I have used a few different tabs but always come back to the calf hair one....imo their the most accurate....Dave


----------



## fingers (May 27, 2002)

I do use the Bateman tabs for hunting as they are more consistent when wet than a calf hair. I wouldn't use anything else for hunting. But if I want to pinwheel Bigfoot in Redding I would use a calf hair tab.:wink:


----------



## Hank D Thoreau (Dec 9, 2008)

I shoot Bateman tabs and really like them. It is a small company with nice folks. I have noticed that I scatter arrows until I get them broken in. The finger spacers are also very hard to replace. I received some extras from Bateman with instructions on how to customize pliers so that they can be used to insert the spacers. I have not been successful yet. I just broke the spacer on my second one last weekend and am shooting without the spacer until I can get mine fixed. My concern is that I have two well broken in tabs without spacers. I do not want to start breaking in another until the offseason.


----------



## big cypress (Jul 31, 2006)

the spacer is my main problem . the sides of my fingers get pinched in the little corner where the spacer meets the tab . my other tab [think i said it was cavalier but i'm sure it is really a ''neet'' ] has a felt like spacer and the inner layer of tab wraps up the side so that there isn't a way to pinch finger in a corner . i'd like to shoot this tab [the bateman] more to see if i like the cordovan [other tab is hairy] but don't like the pinching of it . . .peace


----------



## cougarIIInow (Feb 16, 2003)

Where can I buy a new tab? I have not shot fingers for years but really want to start again. I still have a calf hair tab but want a new one as the one I have is old and was cut down to fit me. I think it was a large or even extra large.


----------



## dragonheart (Jul 18, 2008)

cougarIIInow said:


> Where can I buy a new tab? I have not shot fingers for years but really want to start again. I still have a calf hair tab but want a new one as the one I have is old and was cut down to fit me. I think it was a large or even extra large.

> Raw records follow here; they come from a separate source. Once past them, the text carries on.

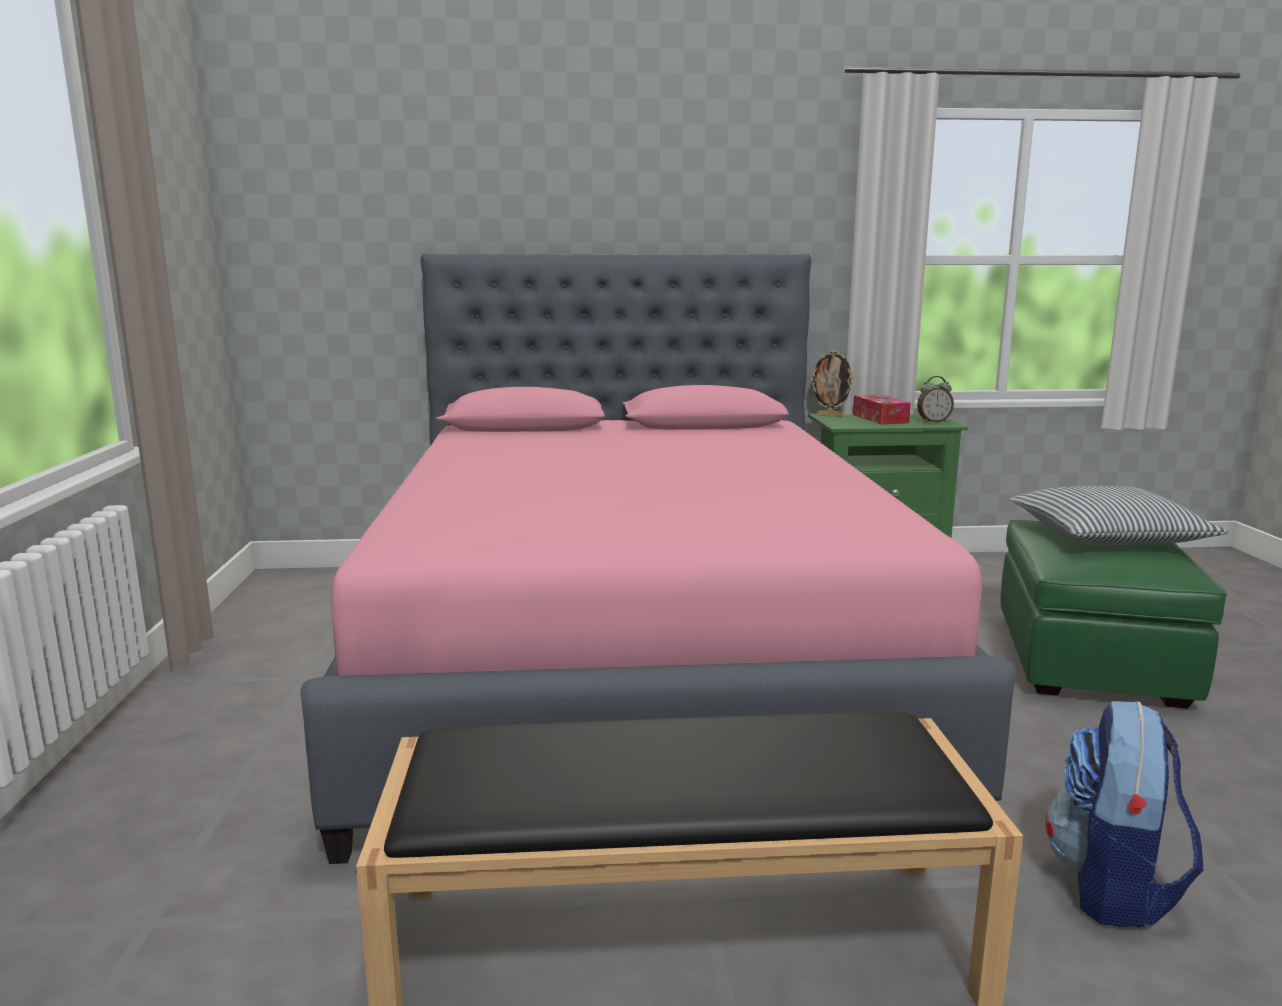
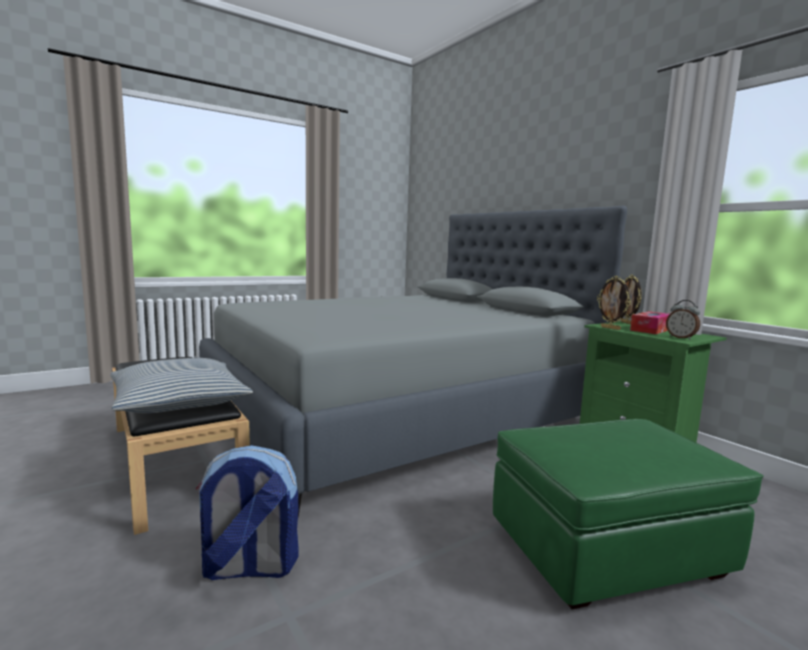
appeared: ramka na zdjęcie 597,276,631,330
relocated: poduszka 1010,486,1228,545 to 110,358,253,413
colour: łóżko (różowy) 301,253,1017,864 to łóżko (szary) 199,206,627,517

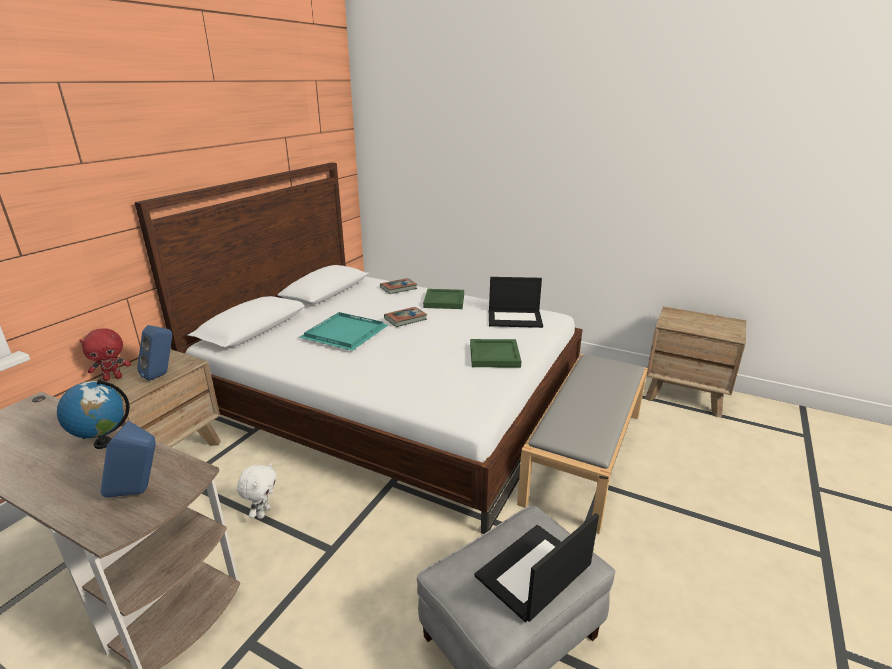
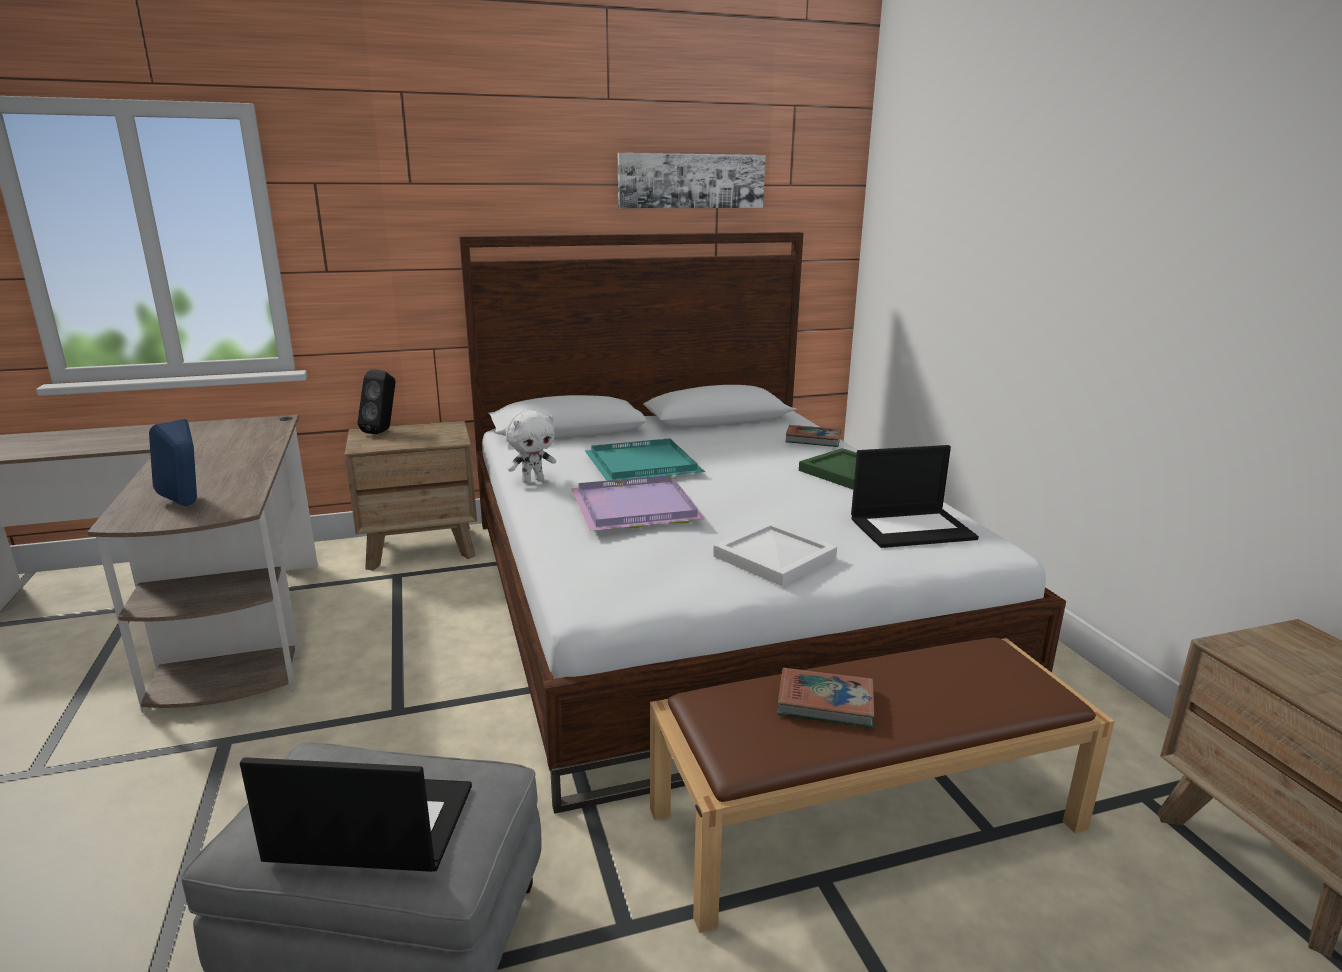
missing: głośnik (niebieski) 137,325,172,381; globus 57,379,130,449
appeared: obraz 618,153,766,208; taca (fioletowy) 571,475,706,531
relocated: książka 384,307,427,327 to 777,668,874,728; pluszak (biały) 237,463,277,519 to 506,410,556,483
exchanged: pluszak (czerwony) 79,328,131,381 to głośnik (czarny) 358,370,395,434
colour: taca (zielony) 470,339,521,367 to taca (biały) 713,522,837,586; ławka (szary) 517,354,648,534 to ławka (brązowy) 650,638,1115,933
spun: laptop 489,277,543,328 = 851,445,979,548 60 degrees counterclockwise

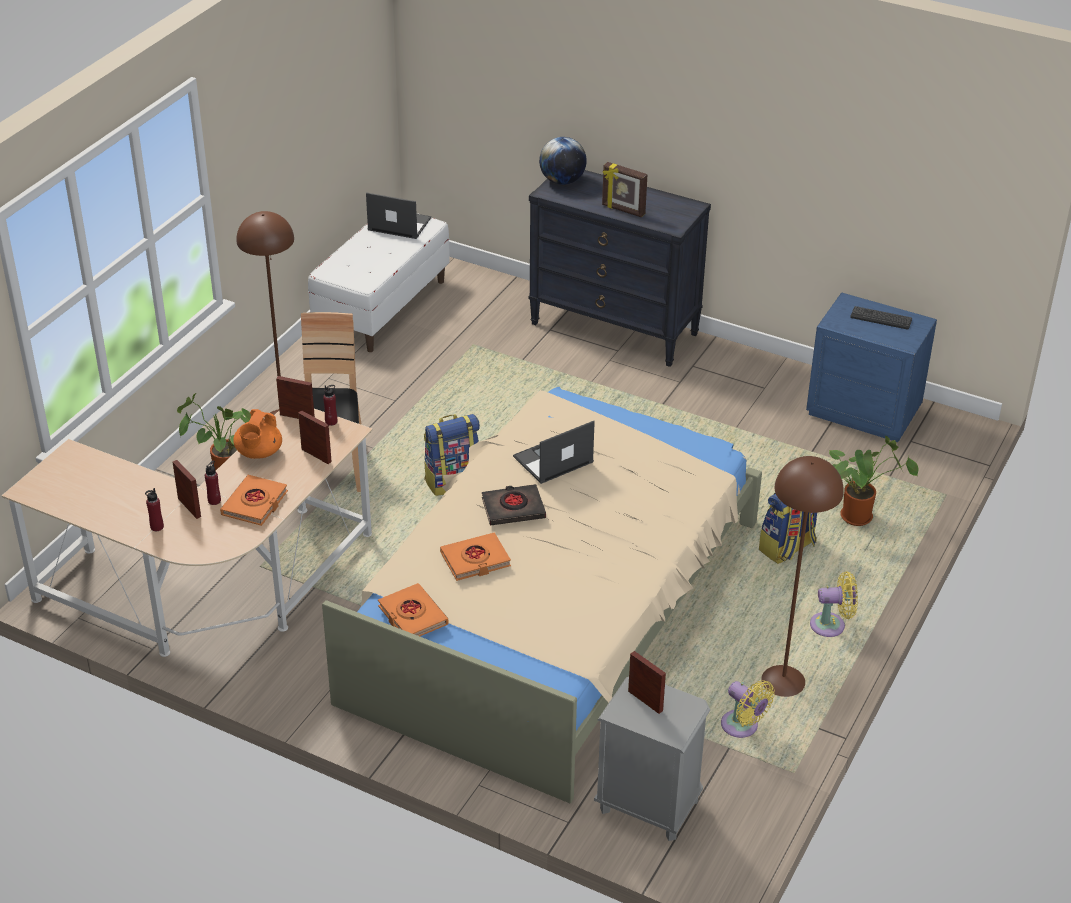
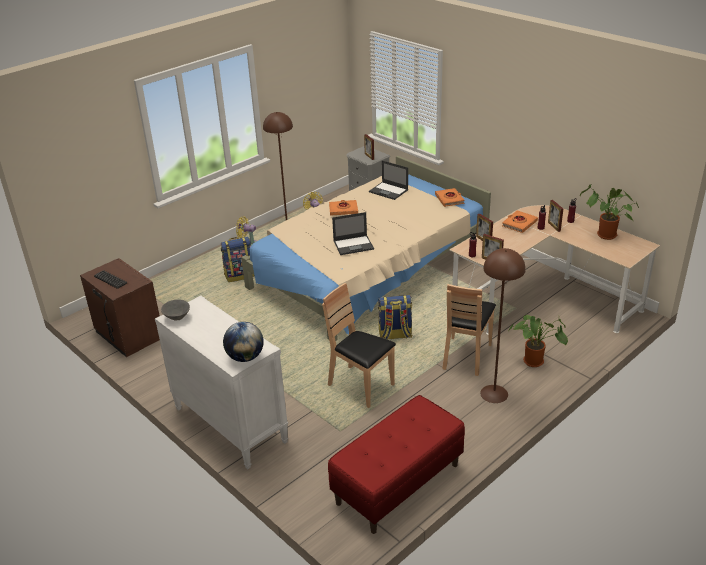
missing: ramka na zdjęcie 602,162,648,217; imbryk (pomarańczowy) 233,409,282,459; książka (czarny) 482,484,546,526
appeared: krzesło (brązowy) 322,283,396,408; miska (szary) 161,300,190,320
relocated: laptop 366,192,431,239 to 369,161,408,200; roślina doniczkowa 829,436,918,526 to 580,183,639,240; książka (pomarańczowy) 440,532,511,581 to 329,200,358,216
colour: komoda (czarny) 529,170,711,367 to komoda (biały) 155,295,288,469; ławka (biały) 308,213,450,352 to ławka (czerwony) 328,395,465,534; szafka nocna (niebieski) 806,292,937,442 to szafka nocna (brązowy) 80,258,160,357

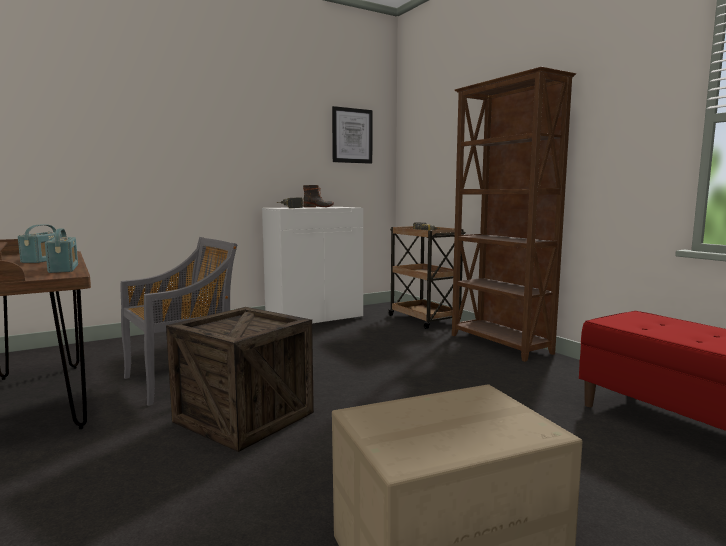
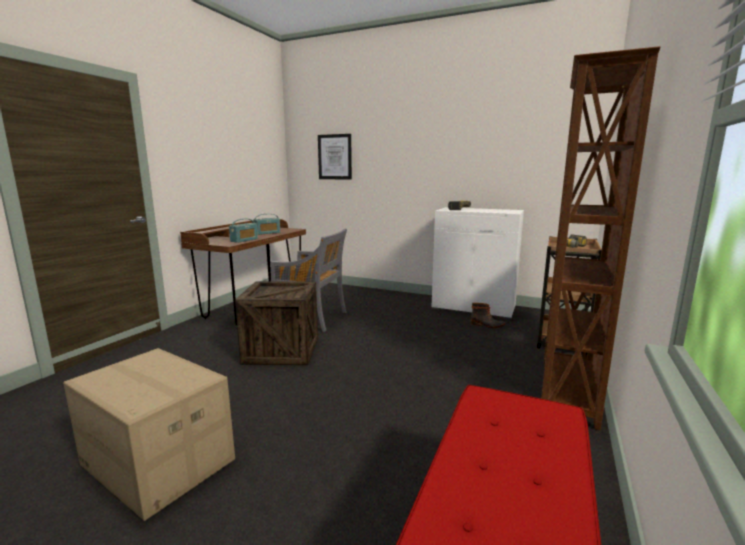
relocated: obraz 332,106,372,164 to 318,134,352,180; but z cholewką 303,185,334,207 to 471,303,505,328

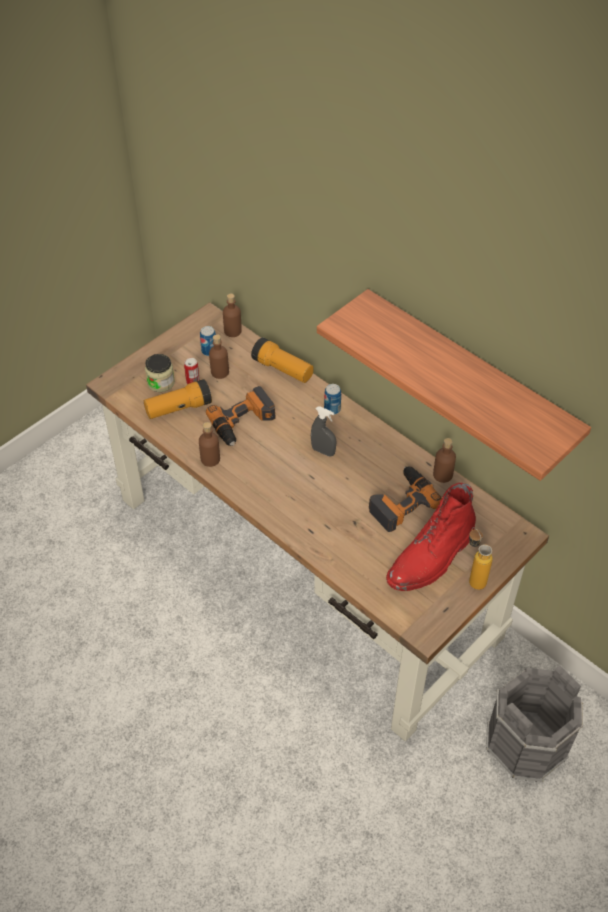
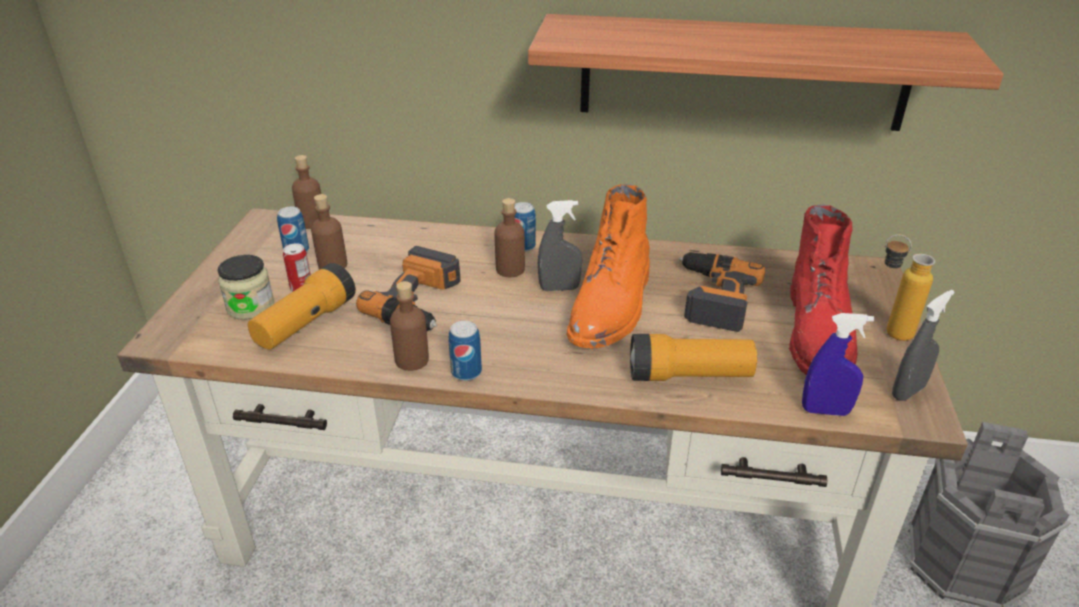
appeared: but z cholewką (pomarańczowy) 566,184,650,349; spryskiwacz (szary) 892,290,955,401; spryskiwacz (niebieski) 802,313,874,416; puszka 448,321,482,381
relocated: latarka 251,338,314,383 to 630,334,757,381; butelka (brązowy) 433,438,456,483 to 495,198,525,277

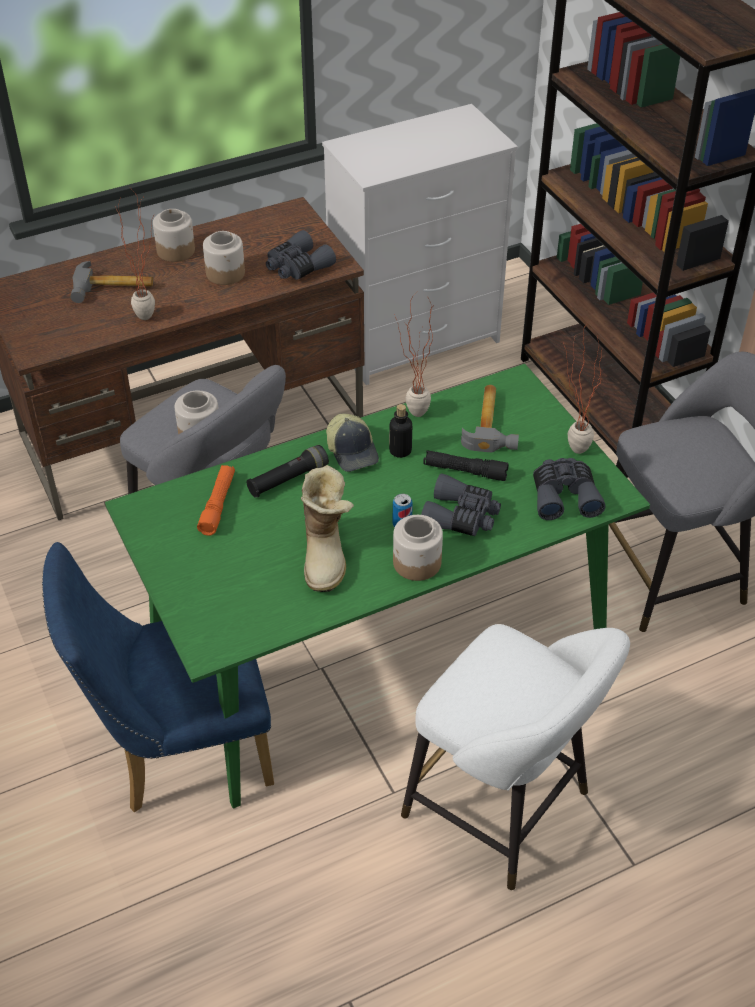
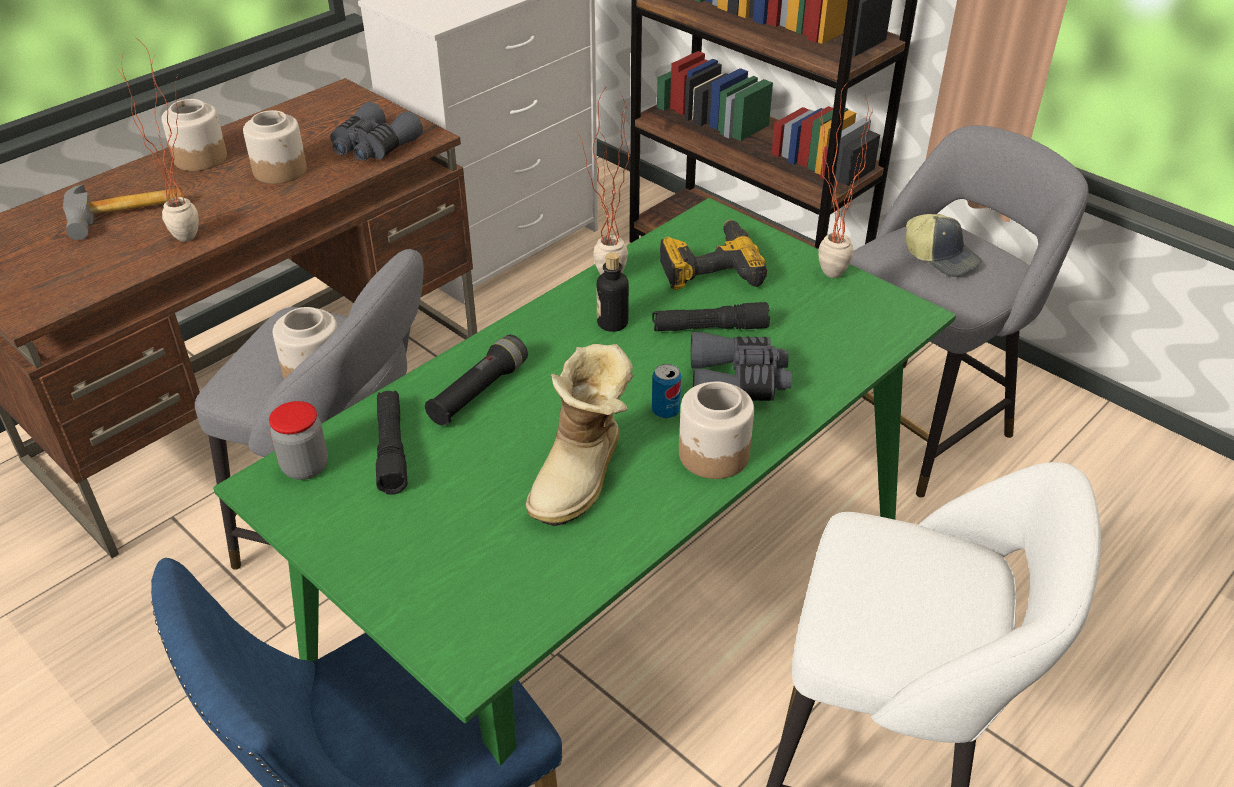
missing: lornetka (szary) 533,458,605,520
appeared: słoik 269,401,328,480
relocated: czapka z daszkiem 326,414,379,472 to 906,214,982,277
exchanged: młotek 461,385,519,453 to wiertarka 660,220,767,290
colour: latarka (pomarańczowy) 197,465,235,536 to latarka (czarny) 376,390,407,495
spun: but z cholewką 301,465,354,592 = 526,344,633,526 45 degrees clockwise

EW Bateman sells good tabs. Some folks do not like them, but that is what I am shooting now and in the past. They are durable and if you want calf hair he will make you one with it. I shot with him this weekend, and he sold me a 2 finger tab that is my primary tab now. One of the guys at the shoot has been shooting a bateman tab for 25 yrs and just had the elastic replaced a year ago. Quality product just like his quivers.


----------